Terkait masuknya trawl di Pancana, menurut Muhlis, pertama kali diperkenalkan oleh seorang warga bernama Lamude, yang membawa teknologi tersebut dari Kalimantan di tahun 2000-an.

“Awalnya sebenarnya masuk di Pangkep tahun 2000. Baru pada tahun 2011 mulai masuk Barru termasuk di Pancana ini,” katanya.

Muklis sendiri dulunya juga merupakan punggawa kapal trawl yang cukup berpengaruh di Pancana. Namun seiring dengan adanya larangan penggunaan trawl di tahun 2004, Muhlis berhenti dan juga melarang warganya.

“Tahun 2004 selaku Kepala Desa saya melarang warga menggunakan trawl sesuai perintah menteri. Justru kemudian yang banyak menggunakannya adalah nelayan dari Aluppange, kampung sebelah.”

Menurut Muklis, warga Pancana tak berani menegur nelayan dari Aluppange karena masih ada ikatan kekerabatan di antara mereka. Sementara nelayan dari daerah lain biasanya langsung ditolak secara tegas.

“Pernah ada nelayan dari Barombong yang datang menggunakan trawl. Warga bersatu mengusir dengan cara melempari batu. Sekarang sudah sudah tidak ada yang berani datang.”

Saharuddin, nelayan Pancana yang sempat mendekam beberapa bulan di penjara karena ketahuan menggunakan trawl. Kini ia hanya menggunakan alat pancing biasa meskipun hasilnya tidak sebanyak dengan menggunakan trawl.

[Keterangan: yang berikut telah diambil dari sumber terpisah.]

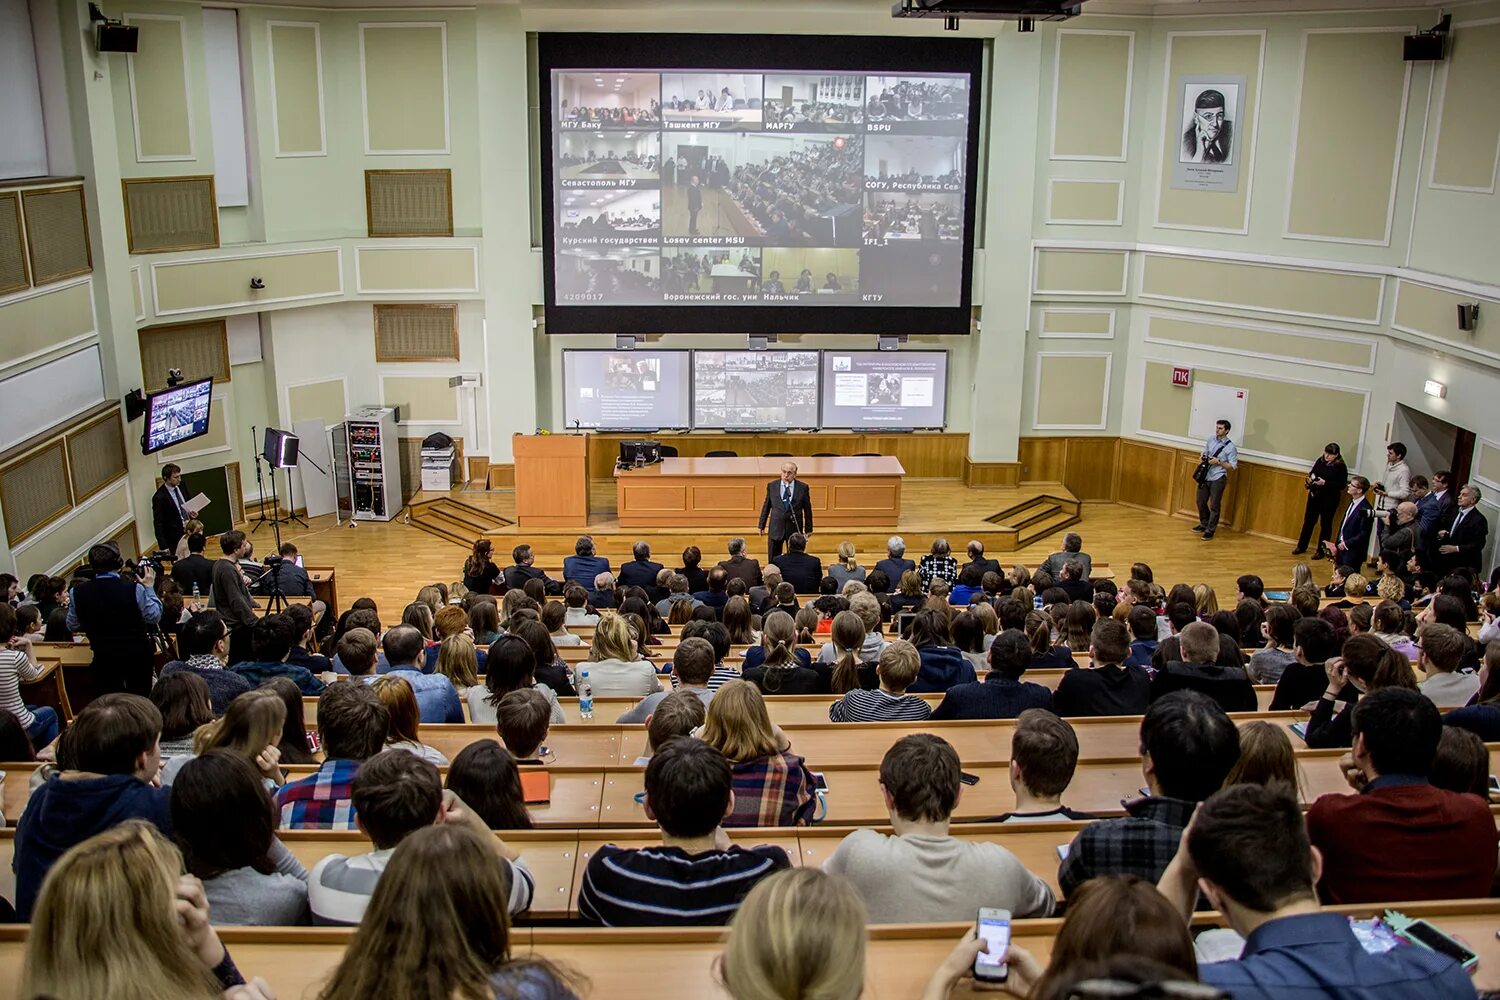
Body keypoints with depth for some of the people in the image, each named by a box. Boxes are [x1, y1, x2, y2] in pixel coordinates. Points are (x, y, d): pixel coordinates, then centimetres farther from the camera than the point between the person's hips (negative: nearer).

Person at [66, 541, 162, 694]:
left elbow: (73, 626, 3)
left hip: (103, 658, 2)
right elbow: (154, 617, -8)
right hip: (137, 656, -2)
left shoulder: (77, 592, -12)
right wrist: (149, 587, 1)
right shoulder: (134, 589, -21)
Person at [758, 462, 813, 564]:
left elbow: (807, 509, 3)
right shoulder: (772, 485, -2)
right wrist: (761, 525, 9)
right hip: (776, 528, 1)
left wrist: (808, 529, 5)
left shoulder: (803, 487, -5)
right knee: (773, 560, 8)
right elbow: (766, 506, 7)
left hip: (795, 528, -1)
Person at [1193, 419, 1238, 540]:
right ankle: (1204, 524, 36)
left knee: (1214, 506, 2)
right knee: (1201, 502, 15)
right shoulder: (1211, 440, 5)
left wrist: (1219, 462, -21)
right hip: (1205, 477, 6)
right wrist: (1204, 458, -3)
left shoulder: (1230, 447, -12)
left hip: (1218, 479, -6)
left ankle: (1210, 530, 13)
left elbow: (1233, 466, -10)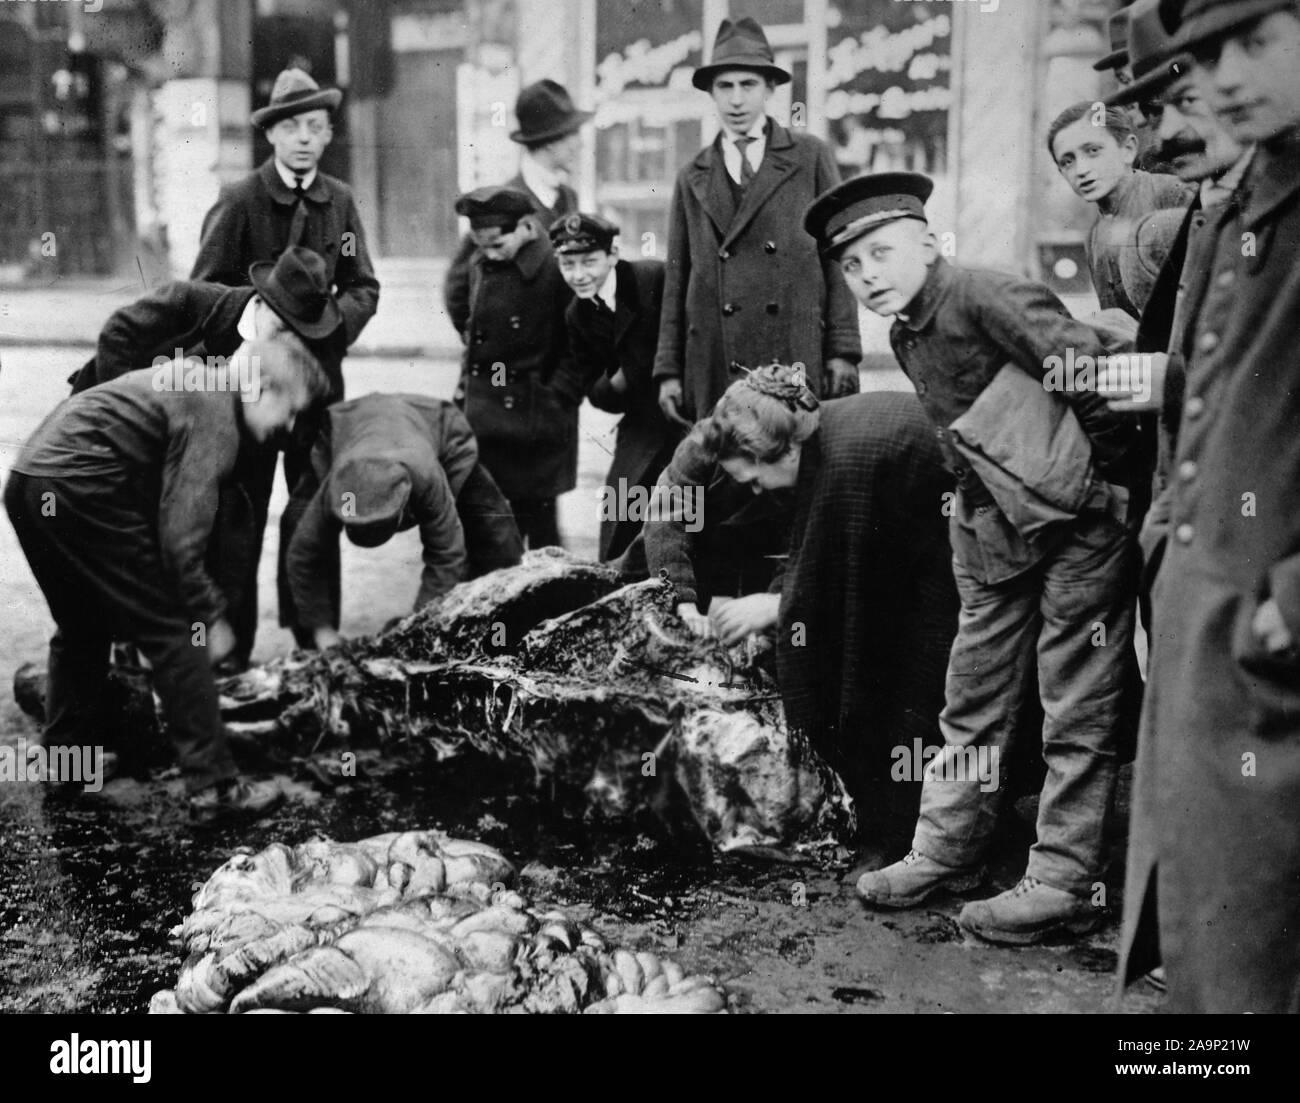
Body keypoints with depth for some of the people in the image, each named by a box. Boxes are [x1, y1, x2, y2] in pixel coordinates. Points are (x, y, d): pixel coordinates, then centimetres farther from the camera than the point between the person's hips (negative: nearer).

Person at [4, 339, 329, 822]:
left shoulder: (191, 380, 20)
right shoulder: (214, 415, -9)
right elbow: (181, 540, -17)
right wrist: (212, 616, -4)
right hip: (81, 489, -10)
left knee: (82, 628, 27)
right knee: (173, 633, -2)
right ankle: (213, 786, 0)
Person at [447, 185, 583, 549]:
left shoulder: (556, 268, -13)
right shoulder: (479, 266, 9)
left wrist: (556, 397, -14)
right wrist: (466, 386, 13)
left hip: (534, 421, -6)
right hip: (481, 418, 6)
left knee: (536, 520, 3)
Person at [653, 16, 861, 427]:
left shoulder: (811, 157, 9)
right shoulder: (692, 180, 15)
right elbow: (677, 279, 13)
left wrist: (843, 351, -2)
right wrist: (668, 370, 8)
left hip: (801, 362, -1)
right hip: (716, 372, 1)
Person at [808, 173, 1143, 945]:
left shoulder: (982, 296, -17)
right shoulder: (906, 337, 10)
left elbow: (1084, 362, -25)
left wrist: (1107, 472, -19)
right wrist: (976, 497, 13)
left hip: (1080, 514, -9)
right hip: (994, 527, 9)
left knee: (1079, 707, 0)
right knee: (975, 694, 14)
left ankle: (1065, 884, 8)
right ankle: (947, 851, 26)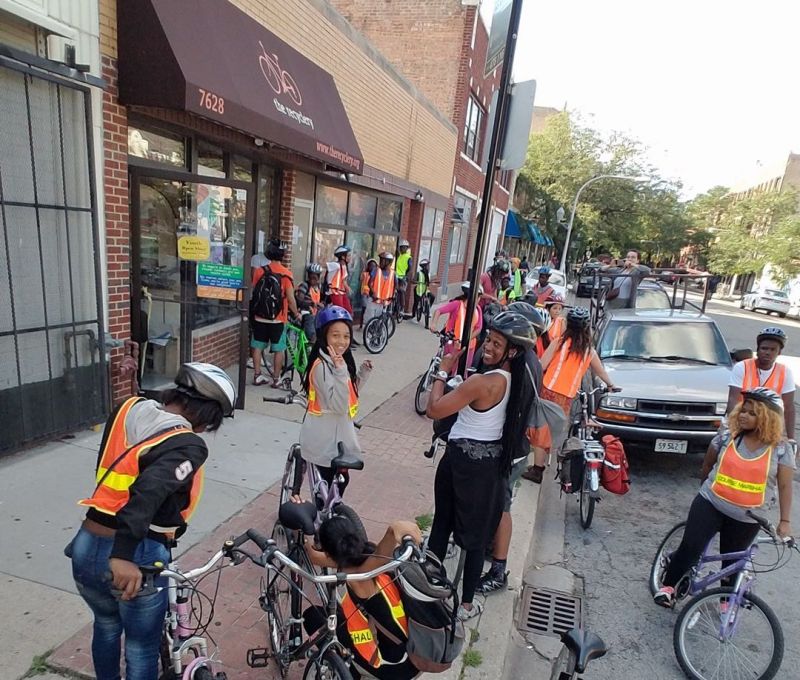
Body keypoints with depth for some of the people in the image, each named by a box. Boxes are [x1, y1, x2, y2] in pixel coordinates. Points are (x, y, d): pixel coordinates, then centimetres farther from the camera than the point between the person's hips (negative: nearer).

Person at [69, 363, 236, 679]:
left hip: (85, 548, 7)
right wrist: (122, 555, -37)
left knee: (107, 625, 35)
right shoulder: (190, 446, -18)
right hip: (134, 560, -6)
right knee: (142, 647, 21)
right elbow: (149, 491, -35)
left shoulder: (127, 410, 2)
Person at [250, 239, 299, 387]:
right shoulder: (286, 274, -12)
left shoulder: (259, 271, -2)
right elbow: (290, 298, -12)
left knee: (257, 347, 13)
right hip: (278, 318, -3)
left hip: (260, 316, 3)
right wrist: (296, 314, 3)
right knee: (278, 349, 7)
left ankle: (257, 375, 19)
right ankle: (276, 378, 13)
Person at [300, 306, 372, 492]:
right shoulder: (322, 365, -24)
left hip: (336, 435, 9)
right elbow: (338, 406, -30)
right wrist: (340, 371, -39)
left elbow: (349, 394, 13)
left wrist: (363, 373, 1)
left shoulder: (341, 361, 4)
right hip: (325, 440, -9)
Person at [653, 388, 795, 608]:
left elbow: (785, 486, -3)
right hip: (710, 504, 0)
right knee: (690, 548, -5)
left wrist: (784, 521, -3)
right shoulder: (726, 437, -6)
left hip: (746, 519, 0)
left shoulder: (781, 449, -8)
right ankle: (668, 587, 15)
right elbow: (707, 465, 9)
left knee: (732, 562, 14)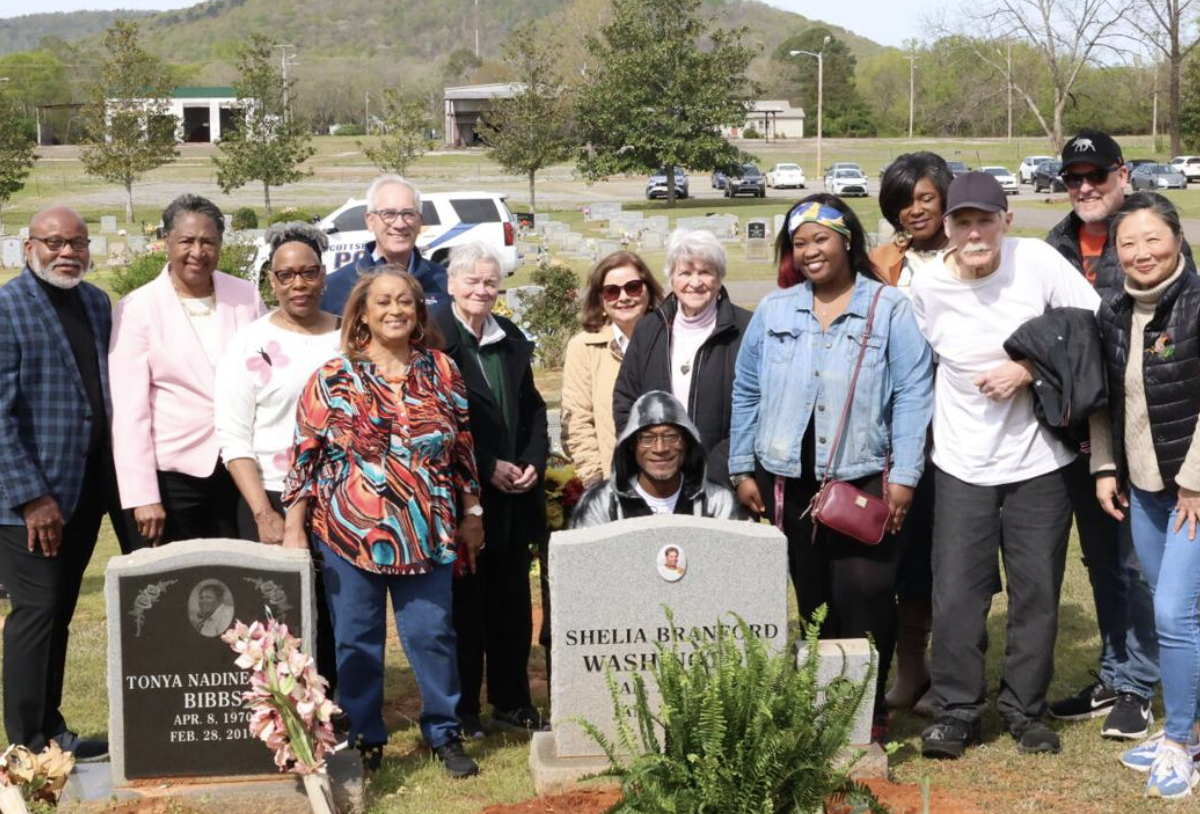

Foto: Wahyu Chandra
Saharuddin, nelayan Pancana yang sempat mendekam beberapa bulan di penjara karena ketahuan menggunakan trawl. Kini ia hanya menggunakan alat pancing biasa meskipun hasilnya tidak sebanyak dengan menggunakan trawl. Foto: Wahyu Chandra

Sulitnya memutus matarantai penggunaan trawl ini, menurut Muklis, tak terlepas dari keberadaan punggawa bonto sebagai pedagang pengumpul, yang memberi modal pinjaman kepada nelayan untuk membeli perahu jolloro seharga Rp20 juta.

“Sistem pembayarannya dikondisikan agar diangsur lama, bisa sampai belasan tahun, sehingga nelayan terikat. Untuk melunasi utang perahu ini tak ada jalan lain bagi nelayan selain tetap menggunakan trawl dengan resiko ditangkap dan dipenjara. Mereka menjadi nekad karena tak ada pilihan lain. Setelah lolos penjara mereka pakai trawl lagi kalau pengawasan longgar.”

Saharuddin, nelayan Pancana yang sempat mendekam beberapa bulan di penjara karena ketahuan menggunakan trawl, mengakui sulitnya warga meninggalkan alat tangkap ini karena hasil tangkapan yang jauh lebih banyak dibanding alat tangkap ikan biasa.

“Kalau cuaca lagi bagus kita bisa dapat hingga Rp2 juta sekali melaut, dibanding dengan alat tangkapan biasa hanya ratusan ribu saja. Cuma memang resikonya bisa dipenjara dan baru dilepas setelah membayar,” katanya.